Kurdwin dit qu’elle travaille avec les médias sociaux depuis plus d’une décennie Ayoub. « Je fais partie de la génération qui a grandi avec Myspace et les téléphones portables. Avec l’idée que n’importe qui peut devenir célèbre, n’importe qui peut devenir la nouvelle superstar emo. » Ayoub laisse à son public le soin de décider s’il veut voir la libération et l’autonomisation dans les réseaux sociaux – ou l’abîme. Et elle souligne un aspect secondaire souvent ignoré : les réseaux numériques sont essentiels pour les réfugiés qui souhaitent rester en contact avec leurs familles de la diaspora. « Dans la région arabe, les réseaux sociaux sont très importants ; parce qu’il y a eu tellement de guerres là-bas, tout le monde a fui ensemble ; je peux maintenant voir ce que fait ma tante en Angleterre, alors nous échangeons des idées. C’est ce qu’il y a de bien avec les réseaux sociaux. » L’inconvénient est qu’il s’agit d’une question de pouvoir et d’influence. « Dans une société où tout est superficiellement réveillé et féministe, il y a Instagram ! Où les gens annoncent ‘J’aime le féminisme’ avec des seins et des fesses, font du marketing pour Gucci et ont des millions de followers. Tout rebondit là-bas. Je pense que c’est mauvais. Et aussi parce que les photos sont comme ça faux c’est juste des filtres et des poses. »
« Je n’aime pas le drame et les sensibilités sur le plateau. Cela n’a pas sa place là-bas, c’est ennuyeux. Sinon, je suis gentil de toute façon. Je dis juste aux gens ce que je veux et ils le font généralement. »
La cinéaste elle-même est très active sur Instagram, même si elle trouve « cette auto-promotion constante » fatigante. Elle y montre des choses intimes de sa vie, des « drôles d’absurdités ». Beaucoup de nouveaux adeptes sont arrivés, ce qui m’a mis la pression. Mais à un moment donné, elle n’a plus voulu publier de façon permanente. Les protagonistes de « Sonne » ne peuvent guère être considérés comme des victimes de leur dépendance au téléphone portable. « J’ai déjà cherché les plus cool », sourit Ayoub. « Une fille influenceuse qui souffre ? Non merci. »
Les fragments autobiographiques sont en Kurdwin Emploi Pas difficile de trouver des films. Elle parle d’elle-même lorsqu’elle rend compte des migrants de la deuxième génération. Et elle a rapidement rempli les rôles des parents de son héroïne Yesmin avec les siens : Awini Barwari et Omar. Ayoub, qui a sorti son documentaire « Paradise ! Paradise ! » en 2016. s’est enrichi.
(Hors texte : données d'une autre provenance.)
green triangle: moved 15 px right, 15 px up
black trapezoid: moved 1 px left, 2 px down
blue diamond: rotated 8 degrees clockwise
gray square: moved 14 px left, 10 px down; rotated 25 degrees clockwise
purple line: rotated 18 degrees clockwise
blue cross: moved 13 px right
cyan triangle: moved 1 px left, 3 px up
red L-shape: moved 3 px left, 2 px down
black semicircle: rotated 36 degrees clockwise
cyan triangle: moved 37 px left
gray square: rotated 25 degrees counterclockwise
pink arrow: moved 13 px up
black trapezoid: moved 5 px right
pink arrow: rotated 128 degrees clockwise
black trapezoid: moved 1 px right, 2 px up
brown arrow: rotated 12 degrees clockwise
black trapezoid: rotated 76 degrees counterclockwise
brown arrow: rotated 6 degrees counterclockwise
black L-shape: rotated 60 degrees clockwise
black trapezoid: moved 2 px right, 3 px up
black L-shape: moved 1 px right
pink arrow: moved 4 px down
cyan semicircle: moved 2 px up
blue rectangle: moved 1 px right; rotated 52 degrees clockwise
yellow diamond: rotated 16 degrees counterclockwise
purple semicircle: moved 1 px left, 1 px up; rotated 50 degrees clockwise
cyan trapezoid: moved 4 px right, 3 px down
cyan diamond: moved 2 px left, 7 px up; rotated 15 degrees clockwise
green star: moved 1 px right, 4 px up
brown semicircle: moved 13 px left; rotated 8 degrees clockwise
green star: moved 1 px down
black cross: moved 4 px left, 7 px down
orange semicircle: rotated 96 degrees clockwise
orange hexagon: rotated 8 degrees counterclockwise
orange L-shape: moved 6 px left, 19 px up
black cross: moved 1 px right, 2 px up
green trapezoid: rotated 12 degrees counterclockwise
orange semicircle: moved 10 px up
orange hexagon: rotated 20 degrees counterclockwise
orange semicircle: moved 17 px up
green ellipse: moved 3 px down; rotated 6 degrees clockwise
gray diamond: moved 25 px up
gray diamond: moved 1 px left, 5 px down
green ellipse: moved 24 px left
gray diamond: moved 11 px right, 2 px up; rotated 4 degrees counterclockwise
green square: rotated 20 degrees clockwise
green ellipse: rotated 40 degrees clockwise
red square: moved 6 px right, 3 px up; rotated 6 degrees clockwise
Elle a grandi à Simmering en tant que fille de Kurdes irakiens, neurologue et médecin généraliste qui ont fui l’Irak en 1991 avant la Seconde Guerre du Golfe avec Kurdwin, un an. Le traumatisme de guerre des parents est toujours efficace chez les enfants, ce qui est aussi le sujet de « Sonne » : lorsqu’elle repense à son enfance et à sa jeunesse, elle « ne se souvient jamais des moments heureux, seulement des parents surmenés, seuls ou financièrement instables ». Ils étaient aux prises avec leur passé. »
Omar Ayoub, autrefois patriarche qui a beaucoup changé sous l’influence de sa fille, incarne à nouveau le père fantasque et libéral dans « Sun », qui offre certaines des scènes les plus joyeuses du film. Son père a même accompagné tout naturellement sa performance la plus difficile à ce jour, une automutilation à la manière de Marina Abramović ou de Valie Export : dans le film d’une minute « jolie-jolie » (2019). Ayoub percez-lui les lèvres avec une aiguille comme si elle voulait les repulper. Elle chante une chanson de Billie Eilish avec un sourire taché de sang : « Je ne sais pas pourquoi je voulais faire ça comme ça. Mon père m’a injecté des lèvres et les a fait gonfler. Si je veux faire quelque chose, alors je le ferai. » « Ouais. Même si ça fait mal. »
Si vous pouvez être dur avec vous-même, vous ne serez pas non plus délicat avec les autres. « Je n’aime pas le drame et les sensibilités sur le plateau. Cela n’a pas sa place là-bas, c’est ennuyeux. Sinon, je suis gentil de toute façon. Je dis juste aux gens ce que je veux et ils le font généralement. » S’ils ne le font pas, ils doivent se séparer. «Je pense que ce que j’appelle une patronne-salope ou une fille-bosseuse à mon sujet», dit-elle avec une auto-ironie typique, «est en fait tout à fait normal.»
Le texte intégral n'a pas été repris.